---------- WORKING DATA

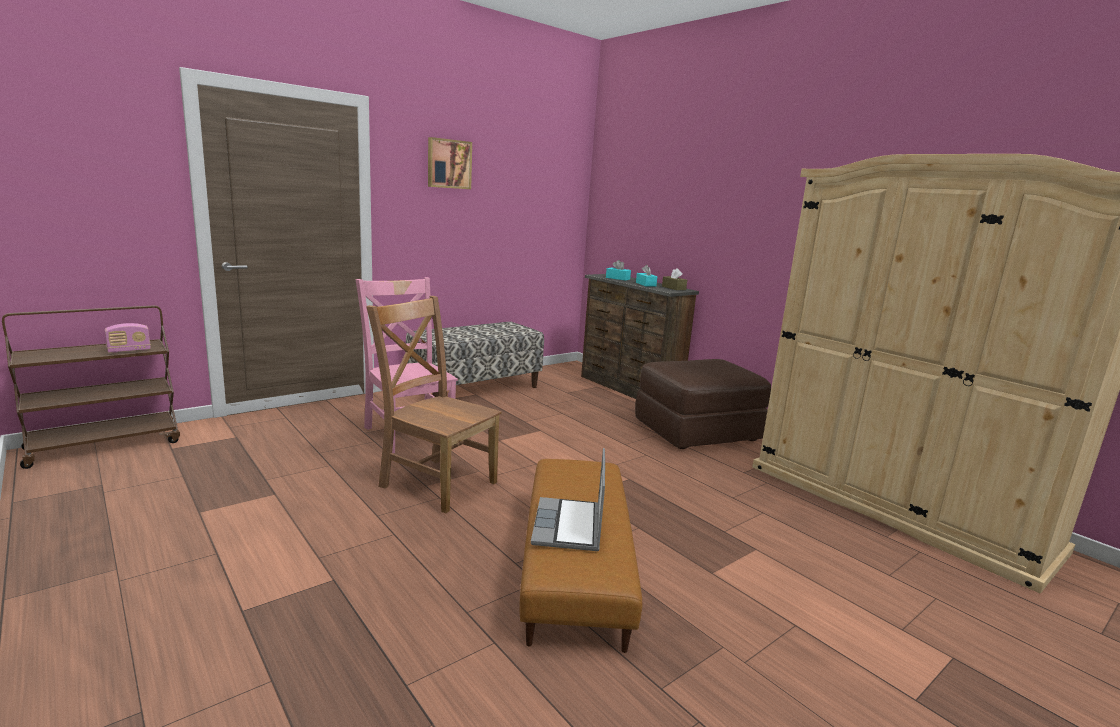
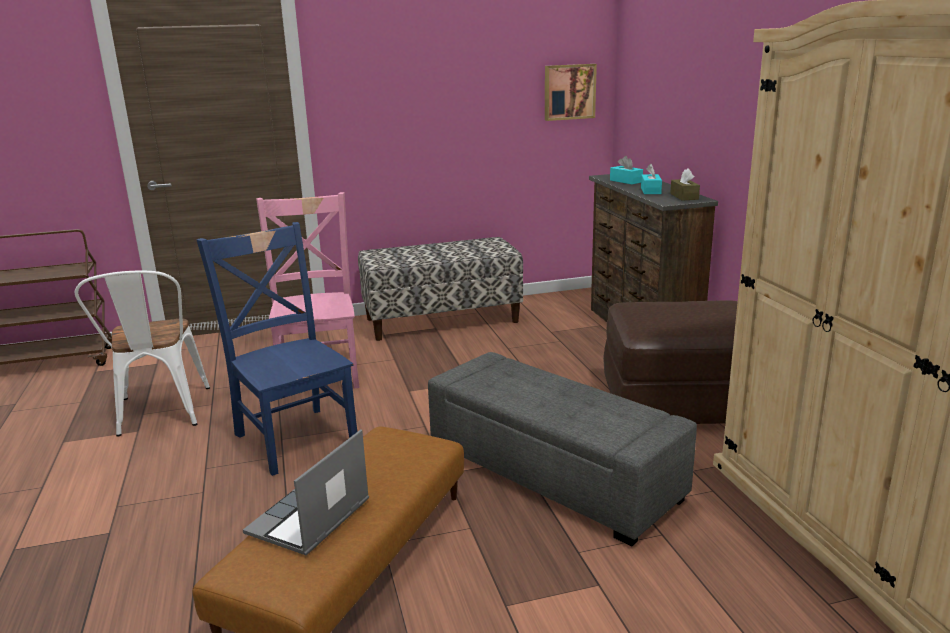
camera: 25 degrees right, 5 degrees up
radio [105,323,151,353] -> none
brown chair [366,296,502,514] -> blue chair [196,222,357,476]
picture [428,137,472,189] -> picture moved to [545,64,597,121]
none -> white chair [75,271,210,437]
none -> grey ottoman [428,352,697,547]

--------------------

Reproduce every line from the entries that holds the word "none".

**EXPECTED ANSWER**
radio [105,323,151,353] -> none
none -> white chair [75,271,210,437]
none -> grey ottoman [428,352,697,547]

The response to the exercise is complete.